_Task:_ Pick out and copy each line of the listing below that contains the word "indexed". Case counts.
______________________________
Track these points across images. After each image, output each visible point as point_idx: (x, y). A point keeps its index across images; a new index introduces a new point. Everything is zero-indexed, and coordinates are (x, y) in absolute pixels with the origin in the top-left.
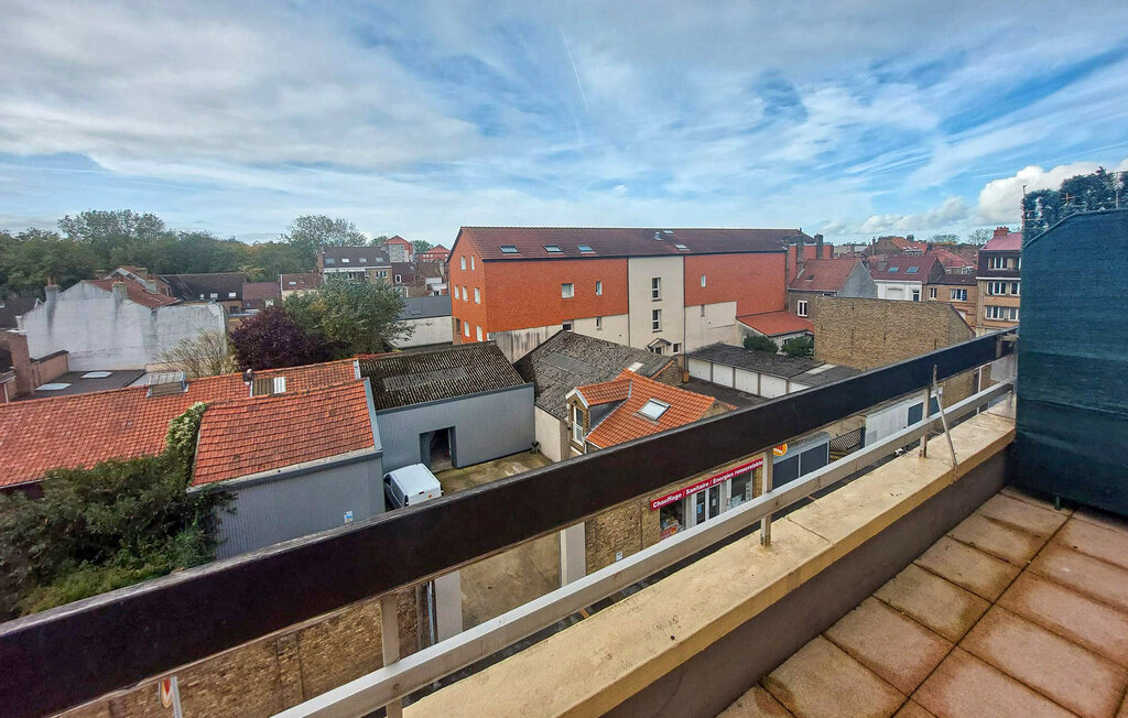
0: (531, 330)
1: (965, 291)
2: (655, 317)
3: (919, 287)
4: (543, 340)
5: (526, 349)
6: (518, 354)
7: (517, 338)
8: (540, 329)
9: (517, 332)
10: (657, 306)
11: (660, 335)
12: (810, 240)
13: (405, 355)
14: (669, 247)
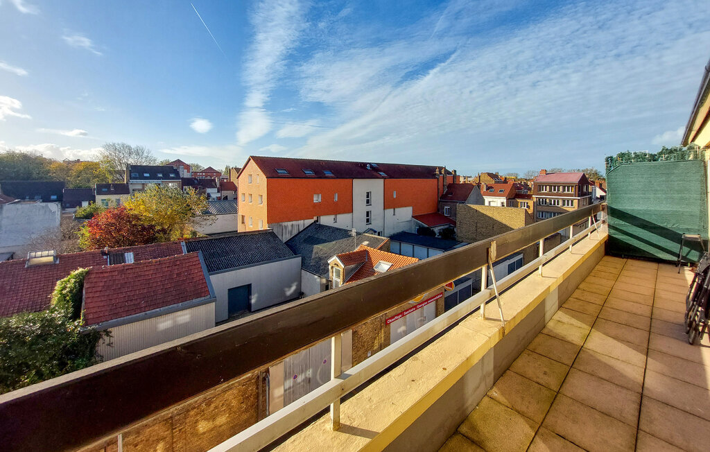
0: (294, 223)
1: (527, 203)
2: (368, 216)
3: (505, 201)
4: (301, 229)
5: (291, 234)
6: (286, 237)
7: (286, 227)
8: (299, 221)
9: (286, 224)
10: (369, 208)
11: (370, 226)
12: (449, 173)
13: (211, 238)
14: (375, 173)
______________________________
_Output of the exercise:_
Track these points across images. After each image, output each visible point as point_idx: (x, y). A point keeps its index across images; a new index introduces a new point. Everything is zero-indexed, and coordinates are (x, y) in absolute pixels with the origin in the top-left.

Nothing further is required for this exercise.